THE PROBLEM: Beginning with the first line, please repeat the entries exactly and end on the line that contains "- This is foundational".

DATA RECORDS:
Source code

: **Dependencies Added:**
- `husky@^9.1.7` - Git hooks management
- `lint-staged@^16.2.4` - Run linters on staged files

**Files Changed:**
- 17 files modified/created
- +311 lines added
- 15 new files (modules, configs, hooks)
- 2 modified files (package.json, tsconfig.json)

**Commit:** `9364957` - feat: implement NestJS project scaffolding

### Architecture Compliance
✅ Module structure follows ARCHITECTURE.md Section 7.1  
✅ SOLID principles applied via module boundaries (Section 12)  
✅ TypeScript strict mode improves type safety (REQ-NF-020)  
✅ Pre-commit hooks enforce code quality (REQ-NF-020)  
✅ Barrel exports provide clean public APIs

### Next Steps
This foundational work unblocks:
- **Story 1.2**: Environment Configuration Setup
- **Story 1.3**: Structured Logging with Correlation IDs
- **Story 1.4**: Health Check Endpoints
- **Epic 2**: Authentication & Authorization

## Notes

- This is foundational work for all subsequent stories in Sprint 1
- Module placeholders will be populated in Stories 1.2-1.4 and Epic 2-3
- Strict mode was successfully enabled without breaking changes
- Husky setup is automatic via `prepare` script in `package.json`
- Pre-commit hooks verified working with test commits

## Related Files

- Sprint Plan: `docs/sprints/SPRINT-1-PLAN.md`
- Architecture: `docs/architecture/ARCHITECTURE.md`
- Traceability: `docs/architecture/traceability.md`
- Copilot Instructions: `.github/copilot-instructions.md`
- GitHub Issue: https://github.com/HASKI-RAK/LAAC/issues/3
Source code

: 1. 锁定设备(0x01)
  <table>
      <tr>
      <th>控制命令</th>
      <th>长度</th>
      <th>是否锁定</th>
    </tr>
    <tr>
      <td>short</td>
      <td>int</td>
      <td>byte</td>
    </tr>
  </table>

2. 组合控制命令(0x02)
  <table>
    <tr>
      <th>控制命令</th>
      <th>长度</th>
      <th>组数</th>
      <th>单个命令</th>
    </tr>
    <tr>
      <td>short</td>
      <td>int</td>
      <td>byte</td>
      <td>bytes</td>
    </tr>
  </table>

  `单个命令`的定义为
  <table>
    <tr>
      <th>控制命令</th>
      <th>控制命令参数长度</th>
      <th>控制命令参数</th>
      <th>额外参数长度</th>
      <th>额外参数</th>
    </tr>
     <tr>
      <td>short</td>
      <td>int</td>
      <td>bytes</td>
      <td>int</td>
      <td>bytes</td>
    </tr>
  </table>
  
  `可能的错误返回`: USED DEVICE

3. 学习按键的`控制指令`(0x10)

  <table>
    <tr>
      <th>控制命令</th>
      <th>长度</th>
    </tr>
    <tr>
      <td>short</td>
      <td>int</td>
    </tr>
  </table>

SOLUTION FOR THIS EXERCISE:
Source code

: **Dependencies Added:**
- `husky@^9.1.7` - Git hooks management
- `lint-staged@^16.2.4` - Run linters on staged files

**Files Changed:**
- 17 files modified/created
- +311 lines added
- 15 new files (modules, configs, hooks)
- 2 modified files (package.json, tsconfig.json)

**Commit:** `9364957` - feat: implement NestJS project scaffolding

### Architecture Compliance
✅ Module structure follows ARCHITECTURE.md Section 7.1  
✅ SOLID principles applied via module boundaries (Section 12)  
✅ TypeScript strict mode improves type safety (REQ-NF-020)  
✅ Pre-commit hooks enforce code quality (REQ-NF-020)  
✅ Barrel exports provide clean public APIs

### Next Steps
This foundational work unblocks:
- **Story 1.2**: Environment Configuration Setup
- **Story 1.3**: Structured Logging with Correlation IDs
- **Story 1.4**: Health Check Endpoints
- **Epic 2**: Authentication & Authorization

## Notes

- This is foundational work for all subsequent stories in Sprint 1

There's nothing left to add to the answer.